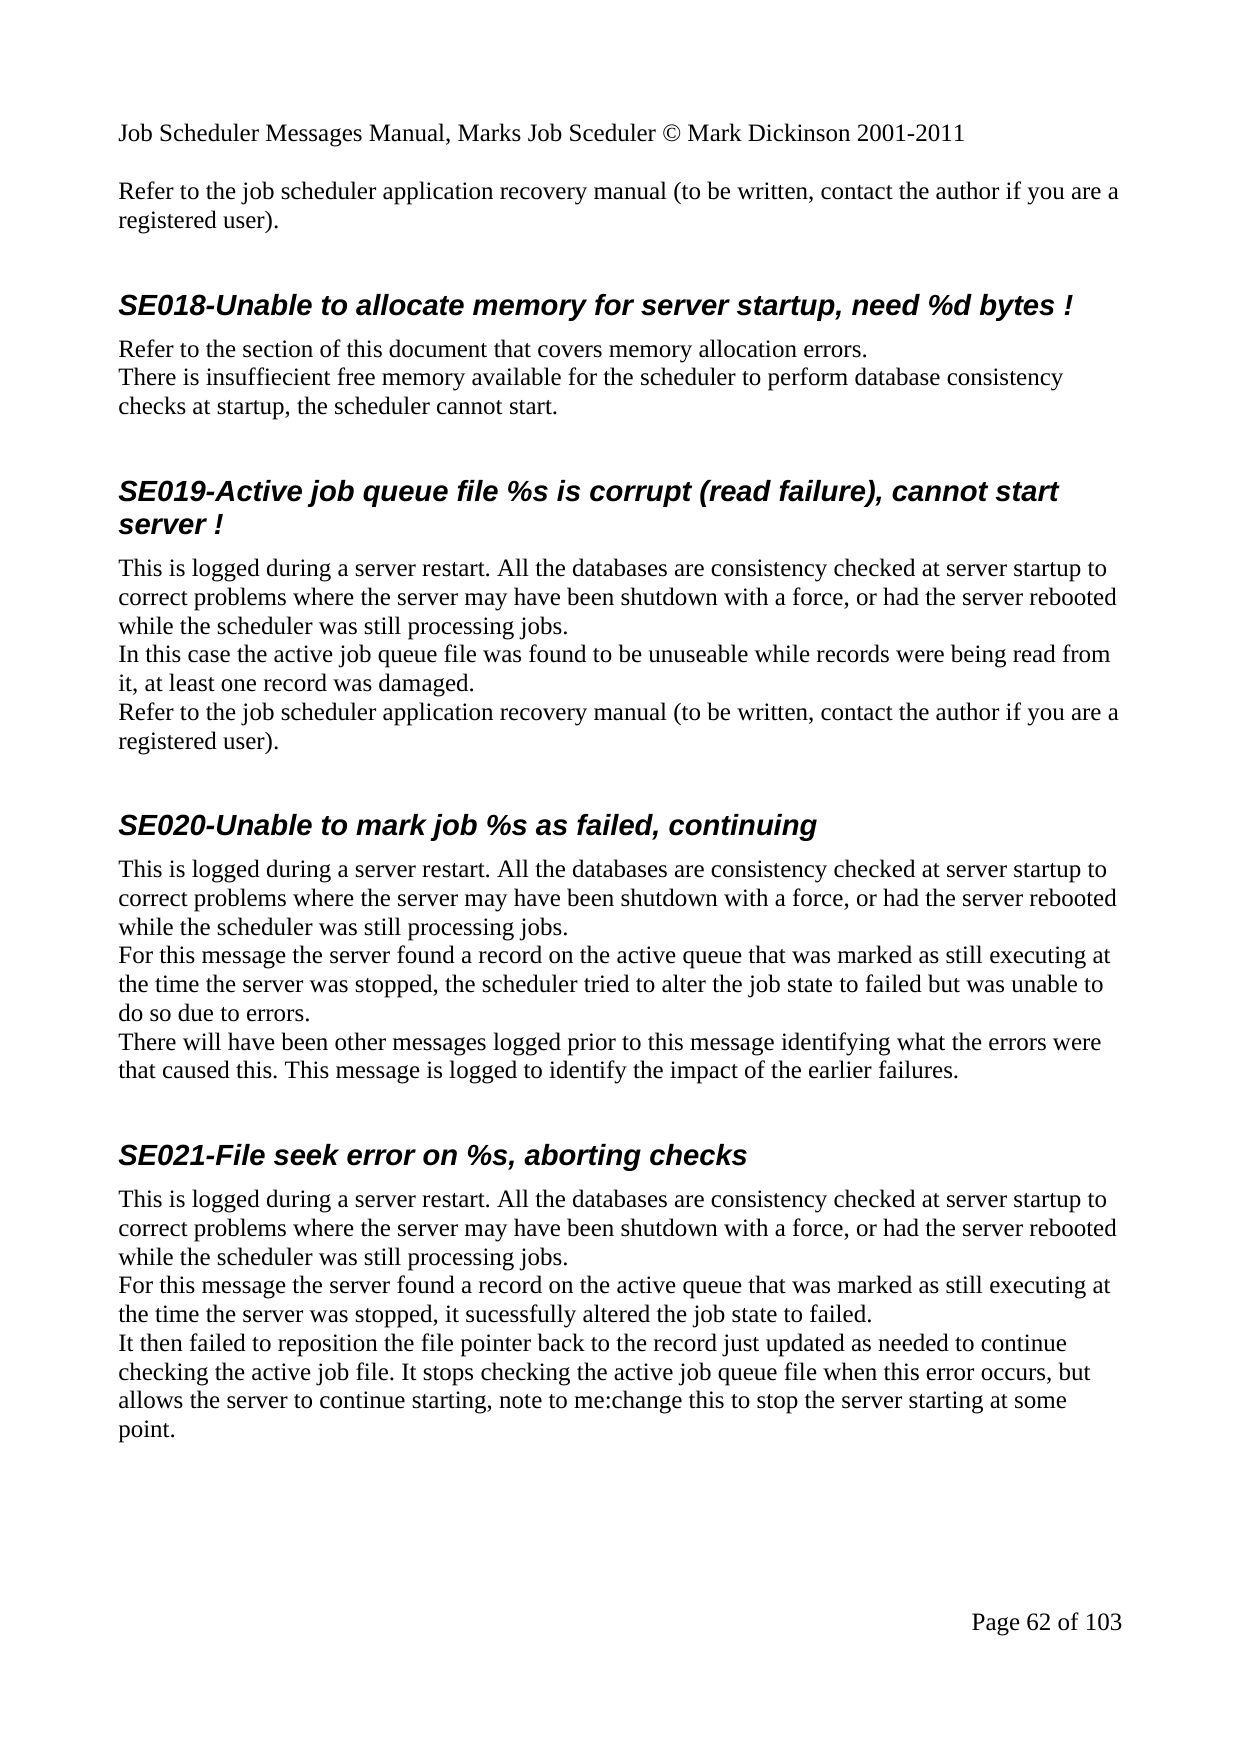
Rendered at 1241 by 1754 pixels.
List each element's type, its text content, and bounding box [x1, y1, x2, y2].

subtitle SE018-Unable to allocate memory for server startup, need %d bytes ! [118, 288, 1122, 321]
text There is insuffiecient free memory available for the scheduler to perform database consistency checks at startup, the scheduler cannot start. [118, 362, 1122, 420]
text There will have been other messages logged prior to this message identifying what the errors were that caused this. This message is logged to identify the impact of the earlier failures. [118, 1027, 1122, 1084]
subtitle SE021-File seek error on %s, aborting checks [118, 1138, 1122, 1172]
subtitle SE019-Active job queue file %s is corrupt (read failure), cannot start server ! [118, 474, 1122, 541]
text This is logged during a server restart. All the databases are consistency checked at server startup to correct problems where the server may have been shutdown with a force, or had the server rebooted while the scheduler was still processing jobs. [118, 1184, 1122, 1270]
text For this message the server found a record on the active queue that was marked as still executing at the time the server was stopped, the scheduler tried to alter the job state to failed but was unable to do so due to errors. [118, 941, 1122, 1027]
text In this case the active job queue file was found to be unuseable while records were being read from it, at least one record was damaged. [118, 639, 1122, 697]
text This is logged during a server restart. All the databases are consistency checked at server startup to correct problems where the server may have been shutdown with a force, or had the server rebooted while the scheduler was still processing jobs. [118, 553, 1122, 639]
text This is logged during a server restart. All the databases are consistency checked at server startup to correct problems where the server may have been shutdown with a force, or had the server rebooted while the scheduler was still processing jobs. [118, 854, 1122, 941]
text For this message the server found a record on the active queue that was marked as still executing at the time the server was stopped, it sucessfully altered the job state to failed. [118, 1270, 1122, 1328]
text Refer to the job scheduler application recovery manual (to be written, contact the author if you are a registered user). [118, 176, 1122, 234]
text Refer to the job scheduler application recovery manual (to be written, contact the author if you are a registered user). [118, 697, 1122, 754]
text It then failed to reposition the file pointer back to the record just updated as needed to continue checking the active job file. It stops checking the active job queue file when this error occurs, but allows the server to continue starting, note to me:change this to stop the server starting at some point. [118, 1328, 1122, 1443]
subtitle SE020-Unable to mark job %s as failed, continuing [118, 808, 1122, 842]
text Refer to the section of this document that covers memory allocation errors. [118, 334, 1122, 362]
==
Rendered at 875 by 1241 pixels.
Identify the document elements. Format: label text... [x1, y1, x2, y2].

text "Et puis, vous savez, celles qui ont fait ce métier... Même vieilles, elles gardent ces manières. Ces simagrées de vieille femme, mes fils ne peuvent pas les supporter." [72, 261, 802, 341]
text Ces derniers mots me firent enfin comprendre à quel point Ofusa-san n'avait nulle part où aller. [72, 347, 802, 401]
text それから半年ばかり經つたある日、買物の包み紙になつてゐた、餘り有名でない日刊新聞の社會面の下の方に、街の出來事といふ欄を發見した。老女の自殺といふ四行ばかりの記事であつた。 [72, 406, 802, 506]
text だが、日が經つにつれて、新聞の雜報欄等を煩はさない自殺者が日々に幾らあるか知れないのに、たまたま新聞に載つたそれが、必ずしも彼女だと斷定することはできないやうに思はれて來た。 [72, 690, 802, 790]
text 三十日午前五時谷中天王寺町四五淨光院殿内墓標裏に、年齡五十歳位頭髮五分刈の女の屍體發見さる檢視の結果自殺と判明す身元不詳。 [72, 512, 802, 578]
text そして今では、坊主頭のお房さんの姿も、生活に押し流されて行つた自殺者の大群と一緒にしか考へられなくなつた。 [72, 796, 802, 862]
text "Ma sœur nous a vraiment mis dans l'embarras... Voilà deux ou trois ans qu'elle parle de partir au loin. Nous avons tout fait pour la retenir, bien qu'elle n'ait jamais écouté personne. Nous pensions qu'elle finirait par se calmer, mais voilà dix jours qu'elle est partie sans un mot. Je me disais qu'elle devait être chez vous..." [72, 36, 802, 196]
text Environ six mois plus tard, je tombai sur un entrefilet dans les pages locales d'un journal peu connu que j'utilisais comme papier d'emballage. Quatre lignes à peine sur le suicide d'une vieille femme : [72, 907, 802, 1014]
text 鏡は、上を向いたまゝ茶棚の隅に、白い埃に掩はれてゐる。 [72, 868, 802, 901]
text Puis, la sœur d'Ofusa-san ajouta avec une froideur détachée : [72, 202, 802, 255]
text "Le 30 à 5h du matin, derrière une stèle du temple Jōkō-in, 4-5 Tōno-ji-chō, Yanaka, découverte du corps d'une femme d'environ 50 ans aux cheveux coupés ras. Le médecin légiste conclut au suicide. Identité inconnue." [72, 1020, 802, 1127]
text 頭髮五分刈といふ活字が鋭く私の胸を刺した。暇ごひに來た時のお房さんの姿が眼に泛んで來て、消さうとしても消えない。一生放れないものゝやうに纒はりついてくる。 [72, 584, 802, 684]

**What is asked**:
Retype every line from the one containing "Rendered at 1241 by 1754 pixels." down to the one containing "List each element's", including both, and nothing else.

**Exercise solution**:
Rendered at 1241 by 1754 pixels.
List each element's type, its text content, and bounding box [x1, y1, x2, y2].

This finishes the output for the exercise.